Cuomo Enforces J-51 Rent Regulations and a Cautionary Case for Landlords | Practical Law

New York Governor Andrew Cuomo ordered owners of nearly 50,000 illegally deregulated apartments that receive J-51 tax abatements in New York City to return to rent protected status. A related court ruling warns that landlords who intentionally violate rent regulation laws while receiving tax abatements are subject to severe penalties.

Cuomo Enforces J-51 Rent Regulations and a Cautionary Case for Landlords

Practical Law Legal Update w-001-3074 (Approx. 3 pages)
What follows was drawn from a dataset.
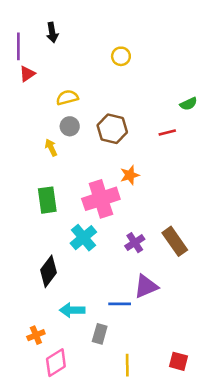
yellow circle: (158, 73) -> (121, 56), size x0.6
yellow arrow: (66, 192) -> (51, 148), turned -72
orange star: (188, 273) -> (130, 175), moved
Cuomo Enforces J-51 Rent Regulations and a Cautionary Case for Landlords

by Practical Law Real Estate
Published on 13 Jan 2016USA (National/Federal)
New York Governor Andrew Cuomo ordered owners of nearly 50,000 illegally deregulated apartments that receive J-51 tax abatements in New York City to return to rent protected status. A related court ruling warns that landlords who intentionally violate rent regulation laws while receiving tax abatements are subject to severe penalties.
On January 6, 2016, New York Governor Andrew Cuomo announced that he is ordering more than 4,000 building owners that receive J-51 tax abatements to comply with rent regulation laws. This action is expected to return 50,000 illegally deregulated apartments back to rent regulated status.
On January 7, 2016, in Altschuler v. Jobman 478/480 LLC, a New York appellate court upheld a decision ordering a landlord who willfully violated rent regulation laws to pay $900,000 in damages to a tenant that was overcharged in an illegally deregulated apartment (, 1st Dept.).

Background

The J-51 tax abatement program was established to encourage landlords to make improvements to rent regulated residential apartments.
Under the program, landlords can recover 75 percent of the cost of significant improvements by reducing the taxable assessed value of the property or the actual tax charged. Landlords that receive J-51 tax benefits are prohibited from increasing rent using luxury decontrol provisions under Roberts v. Tishman Speyer Properties, LP (62 A.D.3d 71, 1st Dept., March 5, 2009).
Although the J-51 program expired on December 31, 2011, many property owners that renovated apartments before that time who are receiving tax benefits are still subject to its provisions.
Following the Governor's announcement, the state's Tenant Protection Unit mailed notifications to landlords suspected of deregulating apartments while receiving J-51 benefits.
In Altschuler, a landlord increased a stabilized tenant's rent to market rates over several years while continuing to receive J-51 benefits. The landlord also failed to file annual rent stabilization rates with the city, effectively hiding from authorities that the apartment was deregulated.

Outcome

The court held that the landlord concealed the deregulation from state authorities, and these actions indicated a willful violation of the law. This intentional violation allowed the tenant to collect a refund of the overcharges and treble damages totaling nearly $900,000. The court also ordered that the tenant be allowed to remain in the apartment at a permanently rent stabilized rate.

Practical Implications

The Altschuler case provides a cautionary tale for landlords attempting to deregulate apartments while receiving tax benefits, particularly in light of the Governor's recent enforcement action.
Real estate attorneys representing landlords should review records of all rent stabilized apartment units, and recently deregulated units, to ensure that the process complies with rent regulations. If a client is considering purchasing a property that has apartments that have recently been deregulated, counsel should review records as part of its due diligence to ensure that the deregulation was conducted properly.